### MATERIAL PROVIDED
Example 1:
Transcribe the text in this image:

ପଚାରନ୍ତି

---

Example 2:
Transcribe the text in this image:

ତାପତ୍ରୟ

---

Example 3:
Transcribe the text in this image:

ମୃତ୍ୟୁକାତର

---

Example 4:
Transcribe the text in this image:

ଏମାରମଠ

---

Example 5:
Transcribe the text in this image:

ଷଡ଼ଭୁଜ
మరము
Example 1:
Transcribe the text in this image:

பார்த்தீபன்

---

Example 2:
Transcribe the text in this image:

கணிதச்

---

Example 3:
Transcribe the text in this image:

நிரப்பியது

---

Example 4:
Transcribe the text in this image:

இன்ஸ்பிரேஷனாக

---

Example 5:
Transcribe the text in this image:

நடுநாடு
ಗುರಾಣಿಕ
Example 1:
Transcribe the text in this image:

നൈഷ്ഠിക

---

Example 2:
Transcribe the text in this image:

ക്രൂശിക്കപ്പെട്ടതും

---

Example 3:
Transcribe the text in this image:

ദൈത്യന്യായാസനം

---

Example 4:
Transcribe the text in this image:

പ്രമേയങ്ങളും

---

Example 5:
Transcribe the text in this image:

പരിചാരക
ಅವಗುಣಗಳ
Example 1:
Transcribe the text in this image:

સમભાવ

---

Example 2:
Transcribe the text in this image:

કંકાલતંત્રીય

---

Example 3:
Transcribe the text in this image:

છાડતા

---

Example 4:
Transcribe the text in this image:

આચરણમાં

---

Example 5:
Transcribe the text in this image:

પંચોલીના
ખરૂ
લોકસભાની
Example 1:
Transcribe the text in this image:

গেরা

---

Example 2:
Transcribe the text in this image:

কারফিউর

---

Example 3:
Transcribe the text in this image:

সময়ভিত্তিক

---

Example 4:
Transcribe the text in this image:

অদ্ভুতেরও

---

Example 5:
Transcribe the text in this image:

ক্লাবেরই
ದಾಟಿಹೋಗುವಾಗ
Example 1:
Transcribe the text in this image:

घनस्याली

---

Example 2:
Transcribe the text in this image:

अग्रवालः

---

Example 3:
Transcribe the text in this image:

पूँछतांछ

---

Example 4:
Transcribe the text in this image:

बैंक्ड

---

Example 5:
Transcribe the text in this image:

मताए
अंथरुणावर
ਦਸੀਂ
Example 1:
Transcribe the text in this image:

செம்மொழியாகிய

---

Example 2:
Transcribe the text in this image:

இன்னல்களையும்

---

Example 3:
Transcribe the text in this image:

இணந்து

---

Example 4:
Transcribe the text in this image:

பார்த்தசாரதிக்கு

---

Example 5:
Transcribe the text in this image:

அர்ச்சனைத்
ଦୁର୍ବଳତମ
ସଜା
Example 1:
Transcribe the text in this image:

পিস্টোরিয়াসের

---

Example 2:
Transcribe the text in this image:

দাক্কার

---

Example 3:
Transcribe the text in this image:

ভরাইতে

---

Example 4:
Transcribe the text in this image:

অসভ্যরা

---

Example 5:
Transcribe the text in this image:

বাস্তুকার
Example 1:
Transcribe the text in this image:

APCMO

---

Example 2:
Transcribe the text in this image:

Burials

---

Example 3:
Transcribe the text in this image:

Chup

### TASK PROMPT
Give all the items above again, with every "Transcribe" swapped for "Copy out" and nothing else changed.

### ANSWER
Example 1:
Copy out the text in this image:

ପଚାରନ୍ତି

---

Example 2:
Copy out the text in this image:

ତାପତ୍ରୟ

---

Example 3:
Copy out the text in this image:

ମୃତ୍ୟୁକାତର

---

Example 4:
Copy out the text in this image:

ଏମାରମଠ

---

Example 5:
Copy out the text in this image:

ଷଡ଼ଭୁଜ
మరము
Example 1:
Copy out the text in this image:

பார்த்தீபன்

---

Example 2:
Copy out the text in this image:

கணிதச்

---

Example 3:
Copy out the text in this image:

நிரப்பியது

---

Example 4:
Copy out the text in this image:

இன்ஸ்பிரேஷனாக

---

Example 5:
Copy out the text in this image:

நடுநாடு
ಗುರಾಣಿಕ
Example 1:
Copy out the text in this image:

നൈഷ്ഠിക

---

Example 2:
Copy out the text in this image:

ക്രൂശിക്കപ്പെട്ടതും

---

Example 3:
Copy out the text in this image:

ദൈത്യന്യായാസനം

---

Example 4:
Copy out the text in this image:

പ്രമേയങ്ങളും

---

Example 5:
Copy out the text in this image:

പരിചാരക
ಅವಗುಣಗಳ
Example 1:
Copy out the text in this image:

સમભાવ

---

Example 2:
Copy out the text in this image:

કંકાલતંત્રીય

---

Example 3:
Copy out the text in this image:

છાડતા

---

Example 4:
Copy out the text in this image:

આચરણમાં

---

Example 5:
Copy out the text in this image:

પંચોલીના
ખરૂ
લોકસભાની
Example 1:
Copy out the text in this image:

গেরা

---

Example 2:
Copy out the text in this image:

কারফিউর

---

Example 3:
Copy out the text in this image:

সময়ভিত্তিক

---

Example 4:
Copy out the text in this image:

অদ্ভুতেরও

---

Example 5:
Copy out the text in this image:

ক্লাবেরই
ದಾಟಿಹೋಗುವಾಗ
Example 1:
Copy out the text in this image:

घनस्याली

---

Example 2:
Copy out the text in this image:

अग्रवालः

---

Example 3:
Copy out the text in this image:

पूँछतांछ

---

Example 4:
Copy out the text in this image:

बैंक्ड

---

Example 5:
Copy out the text in this image:

मताए
अंथरुणावर
ਦਸੀਂ
Example 1:
Copy out the text in this image:

செம்மொழியாகிய

---

Example 2:
Copy out the text in this image:

இன்னல்களையும்

---

Example 3:
Copy out the text in this image:

இணந்து

---

Example 4:
Copy out the text in this image:

பார்த்தசாரதிக்கு

---

Example 5:
Copy out the text in this image:

அர்ச்சனைத்
ଦୁର୍ବଳତମ
ସଜା
Example 1:
Copy out the text in this image:

পিস্টোরিয়াসের

---

Example 2:
Copy out the text in this image:

দাক্কার

---

Example 3:
Copy out the text in this image:

ভরাইতে

---

Example 4:
Copy out the text in this image:

অসভ্যরা

---

Example 5:
Copy out the text in this image:

বাস্তুকার
Example 1:
Copy out the text in this image:

APCMO

---

Example 2:
Copy out the text in this image:

Burials

---

Example 3:
Copy out the text in this image:

Chup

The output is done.